The Rwanda Social Security Board has affirmed that the body is well cushioned and sustainable for the next 40 years, amid concerns of low contributor numbers and bad investments.
RSSB has previously been accused of misusing funds, investing in loss-making ventures and offering inadequate benefits.
“The fund is sustainable for the next 40 years, while investments in property only account for 10 per cent of our ventures and they are long term,” said Jonathan Gatera, the director-general of RSSB.
He said the body has also invested in the money market and diversified its ventures.
“Our main focus now is to get more people to contribute to the fund,” he said.
Data from RSSB shows that of the total 448,818 pension contributors, those between 50 and 54 years, account for only 4.4 per cent of total members.
Contributors aged between 25 and 29 years account for 24.5 per cent while those between 30 and 34 years account for 23.1 per cent.
The average age of Rwanda’s pension contributors is 35 years, which shows the country has a relatively younger workforce who will contribute to the pension fund for a much longer time compared with neighbouring countries.
Despite this, RSSB still struggles with enrolling more people into the pensions brakcet, especially those in the private sector and in the informal sector. Those in formal employment only account for 10 per cent, with the vast majority employed in the informal sector.
Government employees remain the biggest contributors to the fund, which analysts say is not sustainable.
RSSB recently increased benefits for pensioners, with those who were getting between Rwf 5,200 ($6) and Rwf10,000 ($11) per month now set to get up to 150 per cent increment. This new structure only awaits to be publicly gazetted.

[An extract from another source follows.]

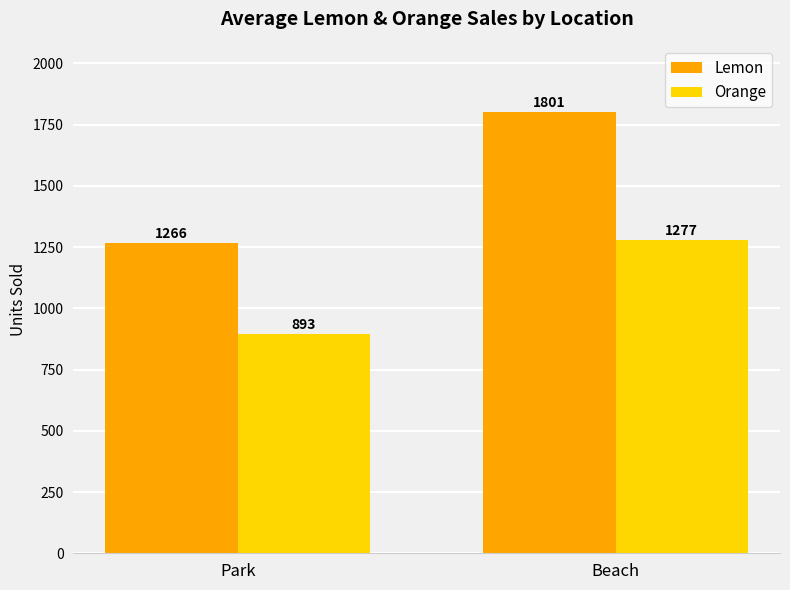

At which category is the sum across all series the highest?

Beach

By December 2016, RSSB had an investment portfolio worth up to Rwf640 billion ($748.8 million), with a 15 to 20 per cent year-on-year growth. The pension fund has investments real estate, local and foreign equities, treasury bonds and Bills, current accounts, corporate bonds, mortgages and bank deposits.
Industry analysts say RSSB needs to formulate innovative management structures to capture employees in the informal sector. They could do this by using mobile money services to collect contributions.